Instruction
About HW8
Question 1 [50 Points] Sovling SVM using Quadratic Programming
- a) [25 points] The Primal Form
- b) [25 points] The Dual Form
Question 2 [20 Points] Linearly nonseparable SVM
Question 3 [30 Points] Penalized Loss Linear SVM

Instruction

Students are encouraged to work together on homework. However, sharing, copying, or providing any part of a homework solution or code is an infraction of the University’s rules on Academic Integrity. Any violation will be punished as severely as possible. Final submissions must be uploaded to compass2g. No email or hardcopy will be accepted. For late submission policy and grading rubrics, please refer to the course website.

What is expected for the submission to Gradescope
- You are required to submit one rendered PDF file HWx_yourNetID.pdf. For example, HW01_rqzhu.pdf. Please note that this must be a .pdf file generated by a .Rmd file. .html format cannot be accepted.
- Please follow the instructions on Gradescope to select corresponding PDF pages for each question.
Please note that your homework file is a PDF report instead of a messy collection of R codes. This report should include:
- Your Name and NetID. (Replace Ruoqing Zhu (rqzhu) by your name and NetID if you are using this template).
- Make all of your R code chunks visible for grading.
- Relevant outputs from your R code chunks that support your answers.
- Provide clear answers or conclusions for each question. For example, you could start with Answer: I fit SVM with the following choice of tuning parameters ...
- Many assignments require your own implementation of algorithms. Basic comments are strongly encouraged to explain the logic to our graders. However, line-by-line code comments are unnecessary.
Requirements regarding the .Rmd file.
- You do NOT need to submit Rmd files. However, your PDF file should be rendered directly from it.
- Make sure that you set random seeds for simulation or randomized algorithms so that the results are reproducible. If a specific seed number is not provided in the homework, you can consider using your NetID.

◆ **Exercise instructions**
1/ According to the homework instructions, what can you use as the seed when the homework gives no specific seed number?
2/ Reproduce the homework instructions, starting at "What is expected" and ending at "pages for each question.".

◆ **Data segment**
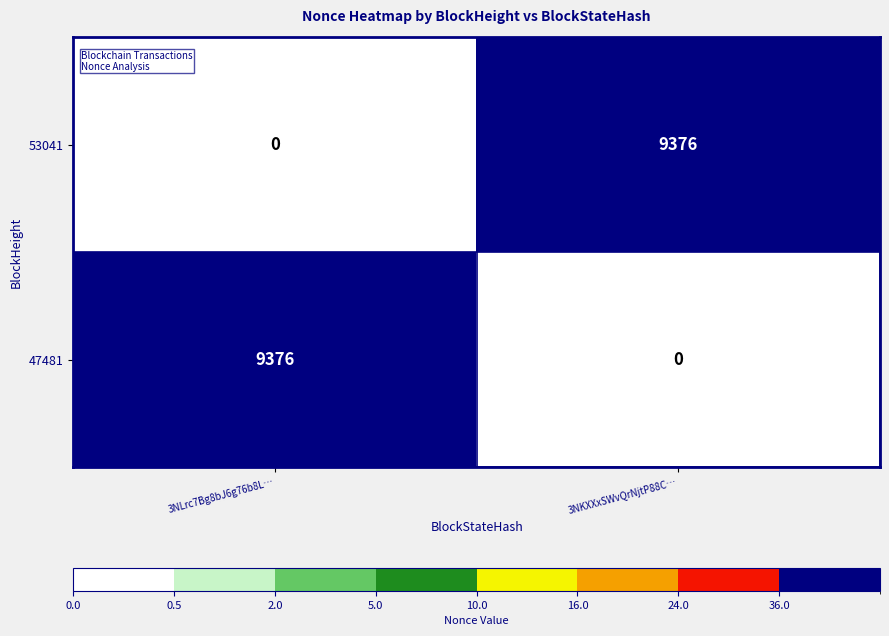

What is the difference between the highest and lowest values at 3NKXXxSWvQrNjtP88C…?

9376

◆ **Answers**
1/ Your NetID.

2/
What is expected for the submission to Gradescope
- You are required to submit one rendered PDF file HWx_yourNetID.pdf. For example, HW01_rqzhu.pdf. Please note that this must be a .pdf file generated by a .Rmd file. .html format cannot be accepted.
- Please follow the instructions on Gradescope to select corresponding PDF pages for each question.